++++ Document

Most OpenStreetMap-based maps you see these days on the Internet are only updated every so often. Some may be updated daily, most are probably only updated every few weeks or months. And that is totally okay for most use cases. But there are some maps that are updated continuously so that changes in the OSM data appear as fast as possible, which is important to motivate OSM contributors and helps with quickly detecting and fixing problems. The most important map with continuous updates is the main map you see on www.openstreetmap.org.
To enable everybody to keep up with changes in OSM data, the OSMF publishes minutely diffs, i.e. files containing the OSM updates for a single minute. There are several challenges when keeping a map up to date from those diffs. The first is that the diffs don’t contain enough information. Only the immediate object that changed is in the diff, but not other objects that also need data from the changed object to draw them correctly. This means that you need a database with all the OSM data for the whole planet locally available to correctly interpret the diffs and update the map.
I am working with osm2pgsql which has solved this problem a long time ago and recently got some improvements on that front.
The second problem is that even if you have an up-to-date OSM database available, you still need to draw the map from that data. And the OSM data format isn’t a good fit for that job. You can directly draw a map from OSM data (the JOSM editor does this for instance), but usually you want other data formats in between (such as PostgreSQL/PostGIS tables or vector tiles).
Osm2pgsql was invented years ago to solve this problem by doing conversions from OSM data into database tables with geometries which can be rendered into maps directly by many tools out there. With the flex output I have been working on for several years now, this conversion has become much more powerful, so that we are getting better and better at converting the data into formats that are easier to work with on the rendering side. In this step we can also clean up the data which makes it considerably easier to work with when rendering.
The third problem is the problem of generalization. The conversions described above usually only work on one OSM object at a time (or a few like a way and its node members). That works well enough for large zoom levels where you want to render features on the same level of detail as they are modelled in the OSM database. But for smaller zoom levels you need to accumulate hundreds, sometimes tens of thousands of OSM objects into something larger to show on the map. You can, sort of, do without generalization, but that means rendering can become very slow. Which makes the continuously updated map not updating so quickly any more.
I have been working on that problem in the generalization project, adding code to osm2pgsql to quickly calculate generalized data from the OSM data already in the database when something changes and write the data back into the database.
To tie all of this together and to show what we can do today (and what we can’t do yet) I have created this technology demo. The map on that page is updated continuously from OSM data using the minutely diffs. For most data this includes updates of all the lower zoom levels. The only exception are the roads on lower zoom levels which are only updated every once in a while, because I haven’t yet figured out a way to do this really quickly. And the ocean data is also only updated once daily from osmdata.openstreetmap.de.

++++++++

● **Task directions**: Write out the part of the text on continuous map updates starting with "The second problem" and going on through "or vector tiles).", word for word. The listing below is separate material with no connection to the text on continuous map updates.

++++ Data provided

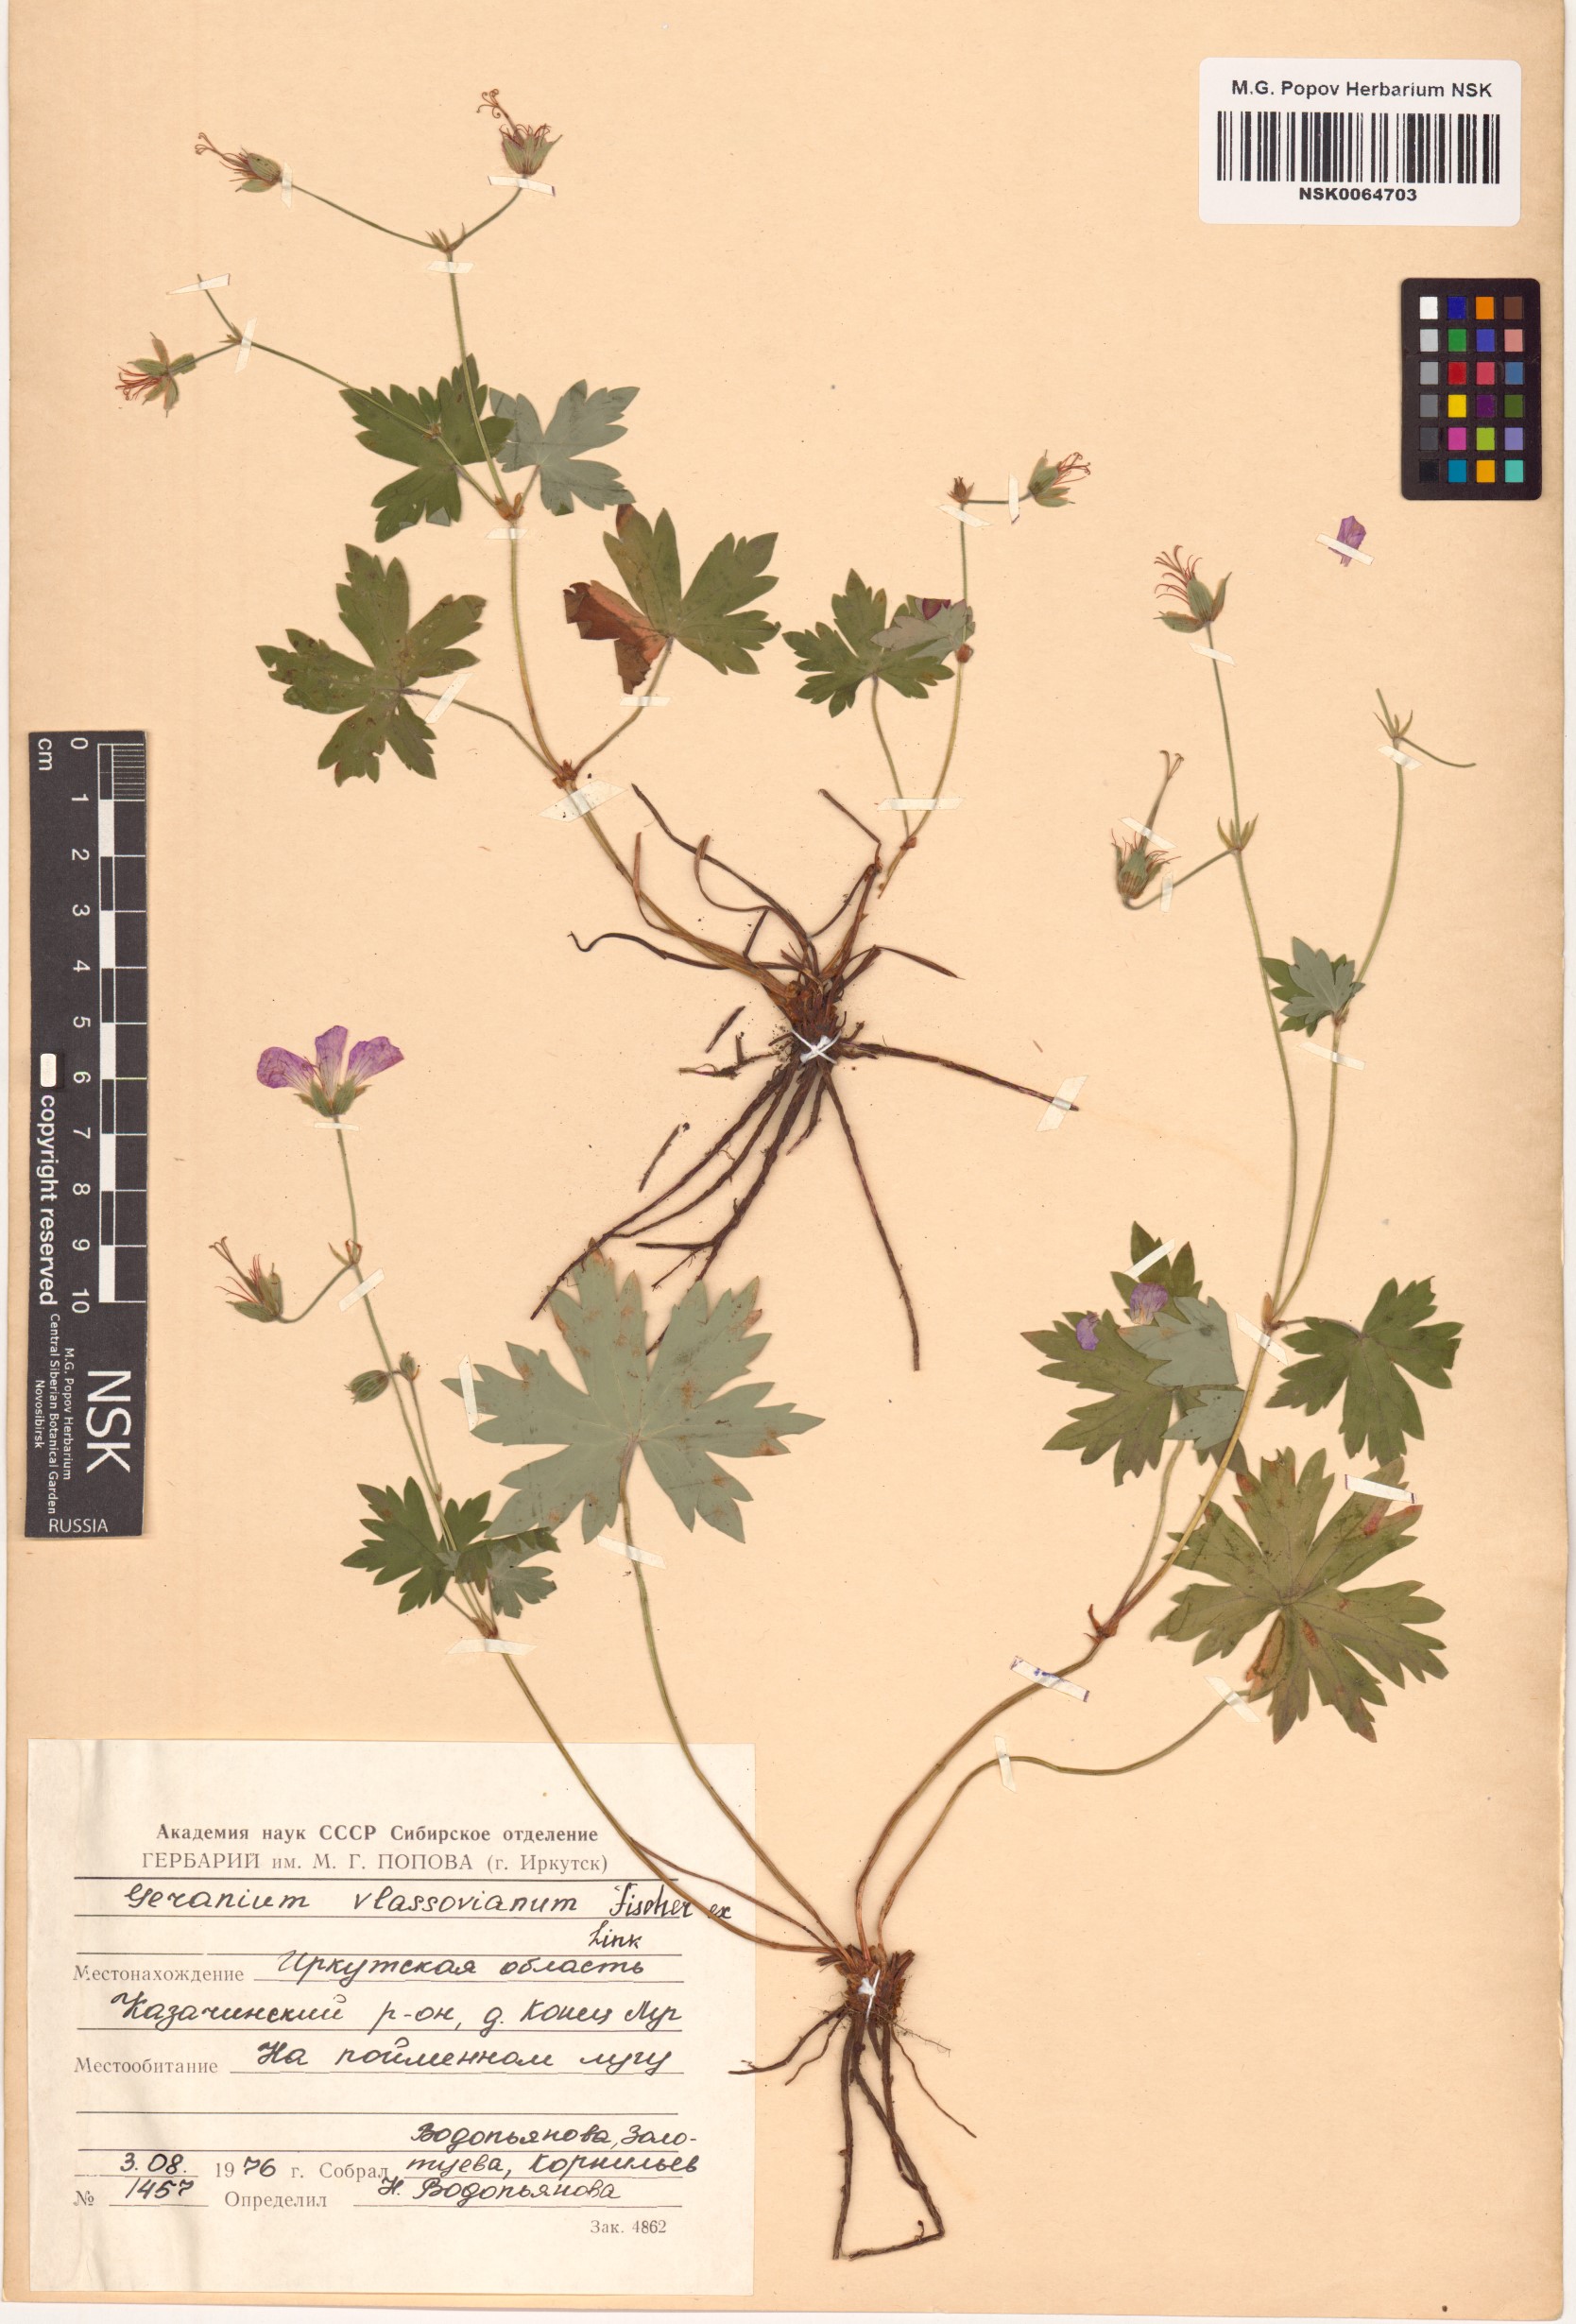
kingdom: Plantae
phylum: Tracheophyta
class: Magnoliopsida
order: Geraniales
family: Geraniaceae
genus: Geranium
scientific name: Geranium wlassovianum
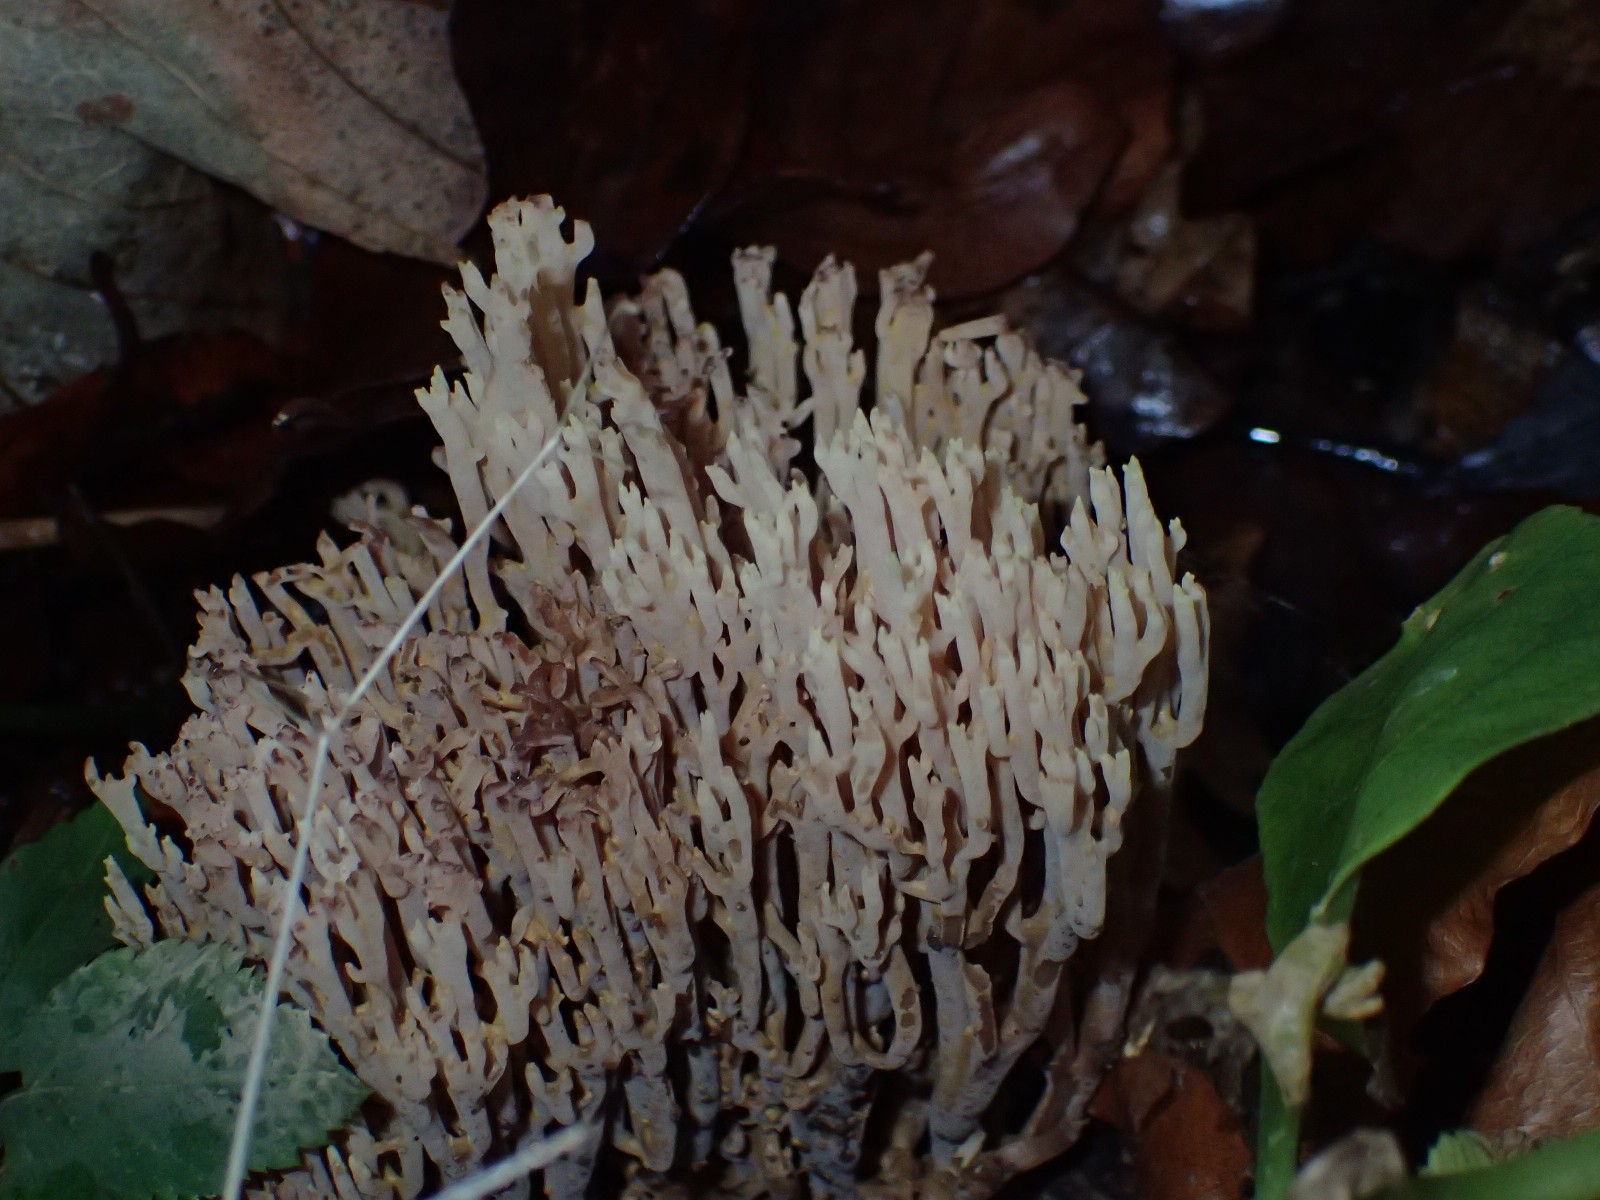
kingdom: Fungi
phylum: Basidiomycota
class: Agaricomycetes
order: Gomphales
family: Gomphaceae
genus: Ramaria
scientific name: Ramaria stricta
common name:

++++++++

● **Reply**:
The second problem is that even if you have an up-to-date OSM database available, you still need to draw the map from that data. And the OSM data format isn’t a good fit for that job. You can directly draw a map from OSM data (the JOSM editor does this for instance), but usually you want other data formats in between (such as PostgreSQL/PostGIS tables or vector tiles).